Reputation: 1802
I've found Lucene to be fantastic so far, but I'm having a few issues with duplicating a LIKE equivalent search.
In an application I'm working on I need the option of a "simplified" (LIKE) search and an advanced (full text) search. The data is user based (name, location etc) so not huge reams of text.
In the past I'd simply create a SQL query which concatenated db field names, surrounding the terms with wildcards. I could do that in my application, bypassing lucene for simple searches of the user data - but it would be nice to use lucene.
I've tried regex searches
var query = QueryParser.Escape(_query);
var search = new RegexQuery(new Term("name",string.Concat(".*", _query, ".*")));
but they only work on one column.
One idea I had was to tokenise each field to produce something similar to a full text search e.g:
name: Paul
so I create the following name fields...
Paul Pau Pa aul ul au
Would this defeat the point of using lucene over a LIKE SQL search?

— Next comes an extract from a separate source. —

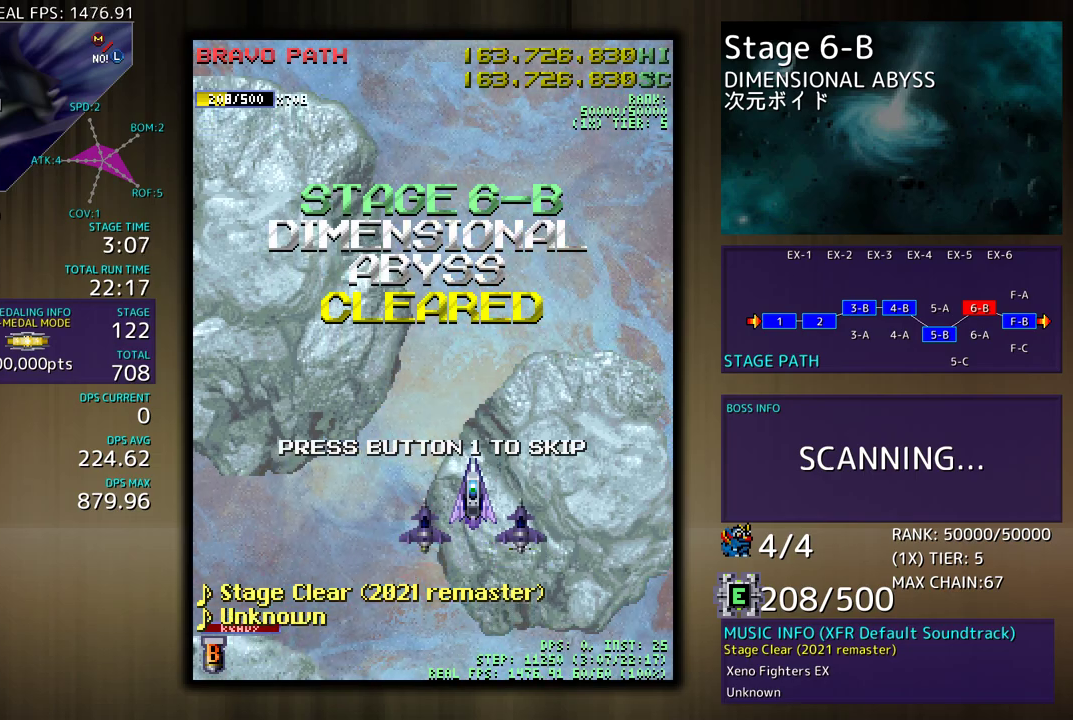
{"buttons": [], "events": []}
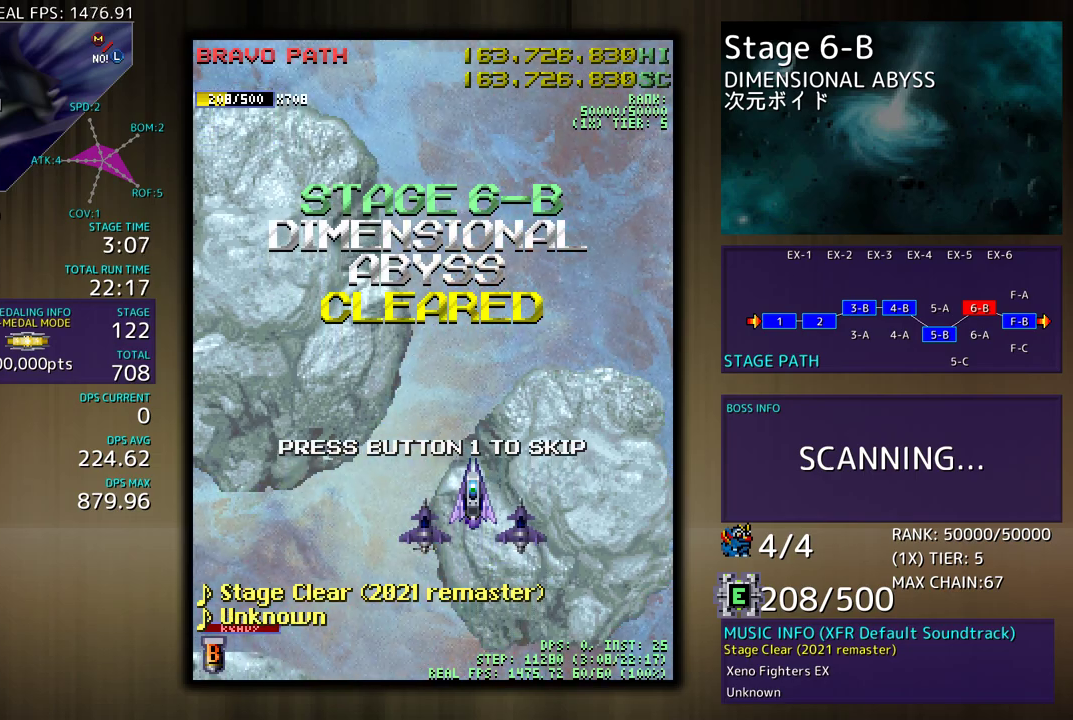
{"buttons": [], "events": []}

Would it actually produce the results I want?
What would be the best way to solve this issue?
Edit:
Slightly modifying the code in this question:
Elegant way to split string into 2 strings on word boundaries to minimize length difference
to produce this tokeniser:
private IEnumerable<string> Tokeniser(string _item)
{
string s = _item;
const int maxPrefixLength = 10;
const int maxSuffixLength = 10;
const int minStemLength = 1;
var tokens = new List<string>();
for (int prefixLength = 0; (prefixLength + minStemLength <= s.Length) && (prefixLength <= maxPrefixLength); prefixLength++)
for (int suffixLength = 0; (suffixLength + prefixLength + minStemLength <= s.Length) && (suffixLength <= maxSuffixLength); suffixLength++)
{
string prefix = s.Substring(0, prefixLength);
string suffix = s.Substring(s.Length - suffixLength);
string stem = s.Substring(prefixLength, s.Length - suffixLength - prefixLength);
if (prefix.Length > 1)
if (!tokens.Contains(prefix))
tokens.Add(prefix);
if (suffix.Length > 1)
if (!tokens.Contains(suffix))
tokens.Add(suffix);
if (stem.Length > 1)
if (!tokens.Contains(stem))
tokens.Add(stem);
}
return tokens;
}
The search results do give the equivalent of a LIKE search. My "user" table will only ever be 9000 entities in size - so for me at least, this might fit my needs.
Are there any downfalls of doing this (except for a much larger lucene index?)
Upvotes: 1
Views: 590
Reputation: 8553
Character-based n-gram (NGramTokenizer, NGramTokenFilter, EdgeNGramTokenizer and EdgeNGramTokenFilter should provide the functionality you need.
Upvotes: 1